AARP opposes proposals to link cost of living adjustments in Social Security to a less generous index than under current policy. "We've made it very clear we think chained CPI is bad policy," he said. "It's an inaccurate measure."
In looking for areas of agreement among possible policy changes, Pawlenty said, "at a minimum, people should be able to agree that our corporate tax rate is too high."
Panelists also expressed eagerness for a European-U.S. trade agreement, referenced by President Barack Obama in his State of the Union address. A belief that monetary or fiscal policy is a panacea may be at the root of the Great Recession, Quigley said, so when looking for growth prospects, it would be wise to look elsewhere.
"I'd love to see us come after trade policy for the significant opportunity I think that represents and a way to pull capital off the sidelines and into the game," he said.
To stay competitive, the US--like all countries or regions--must identify and hone its competitive advantage. America can't be larger or supply cheaper labor than China, Pawlenty noted.
"If we're not the biggest and we're not the cheapest, what are we going to be? We'd better be the smartest," he said, citing not just the higher education system but a culture of creativity and invention. "There's a correlation between freedom and innovation."

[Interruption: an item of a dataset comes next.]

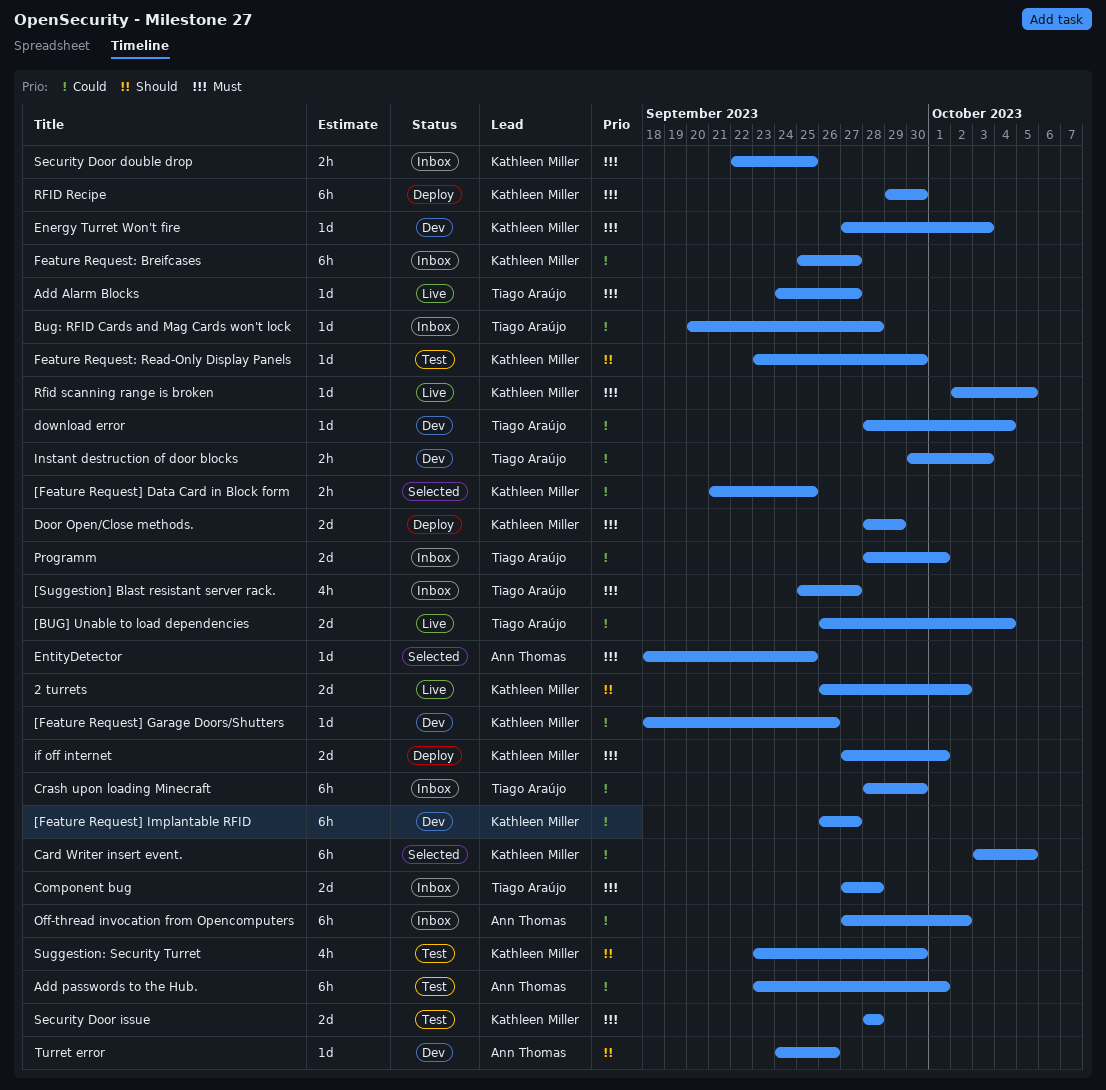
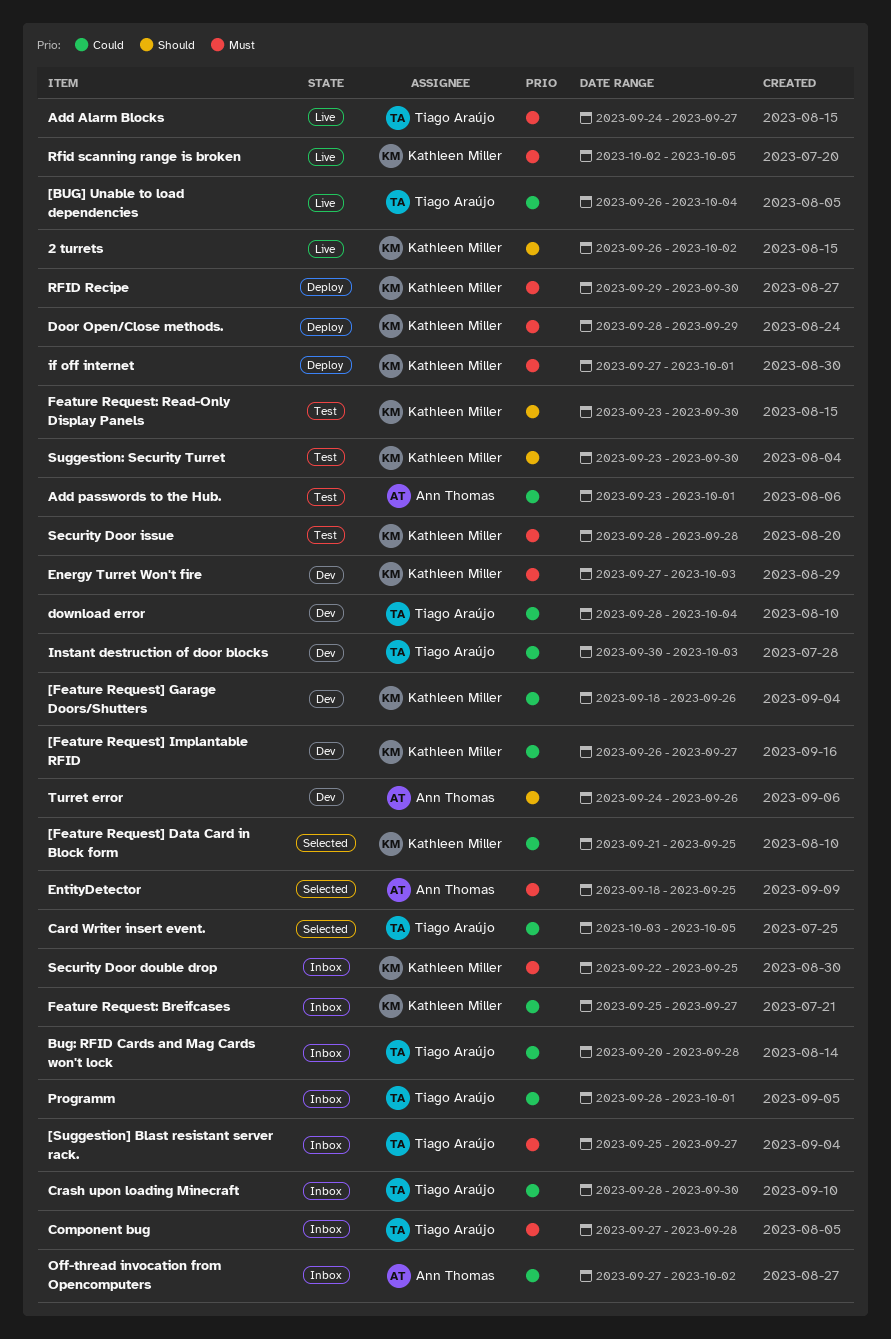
Card Writer insert event., owner: Kathleen Miller -> Tiago Araújo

That means the US needs to invest in technical education and to ensure that every adult can contribute to the economy. "You can't have a country with a third of the people disconnected from the economy and becoming wards of the state because they lack the skills and education," he said, in response to an audience question. "The country has devalued technical education at a level that I think is strategically unwise."
In response to a question on European lessons for the US economy, Romasco cited "the value of a broad based fundamental safety net". Quigley cited the proportion of the economy being invested in areas such as infrastructure.
"We are underinvesting and therefore long term we are going to perhaps underperform," he said.